Sergio Ramírez
Cuando Juan Cruz, periodista de El País, me enteró de la prohibición de mi prólogo en Guadalajara, donde yo asistía a la Feria Internacional del Libro para presentar mi última novela, El cielo llora por mí, sentí que mis pies rondaban el abismo de Sandor Marais. No importa el tamaño o la majestad del estalinismo. Puede ser un estalinismo de bolsillo, o un estalinismo tropical, o folclórico, en el que abundan los altares enflorados y los hechiceros de feria; pero si se trata de prohibir que la obra de un escritor se lea, las consecuencias son las mismas, y yo siento la lengua muy cerca del cuchillo que quiere cortármela.

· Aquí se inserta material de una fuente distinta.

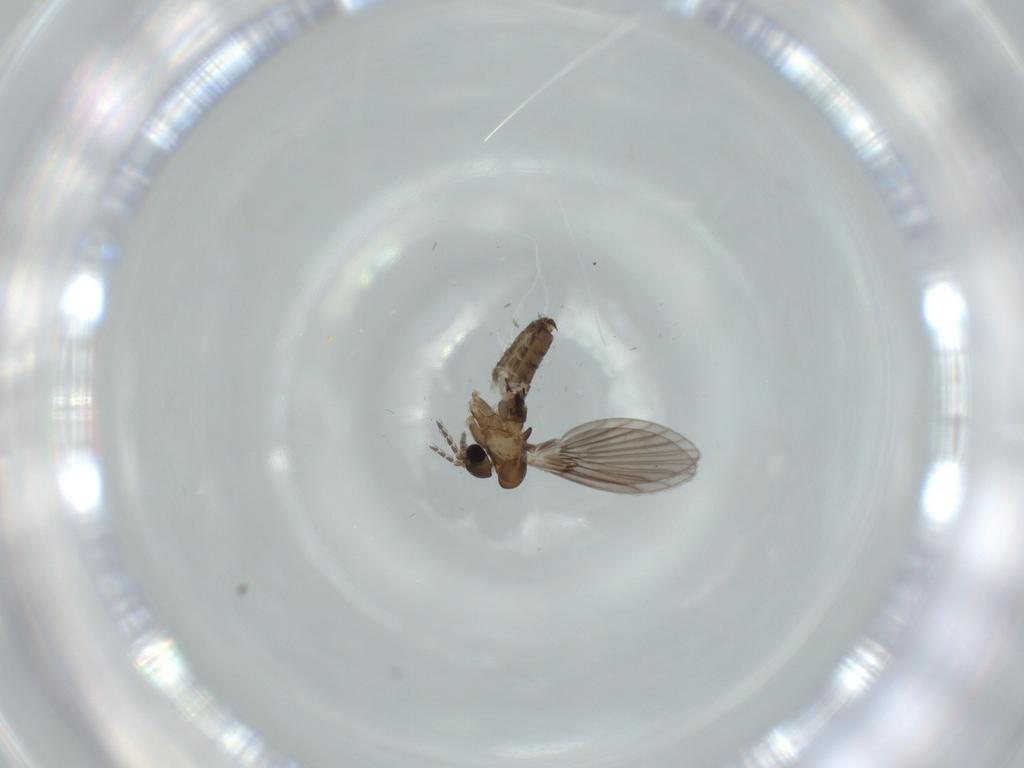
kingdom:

Cuando Juan Cruz me pidió mi reacción, en lugar de responderle verbalmente preferí escribirle en una tarjeta lo que sentía, como quien satisface la necesidad de dejar constancia. Sentía, y siento, que la prohibición de que mi prólogo se publicara no era más que un comienzo, y que pronto, es una probabilidad cierta, se prohibiría también la circulación de mis libros en Nicaragua. ¿Debo esperar otra cosa?
Porque no se trata de un acto burocrático aislado, decidido por unos funcionarios de segunda, sino parte de toda una concepción del ejercicio del poder presidencial que no deja resquicios de disidencia, y que no admite crítica de ninguna especie, porque la tolerancia no es parte de los valores que inspiran sus actos.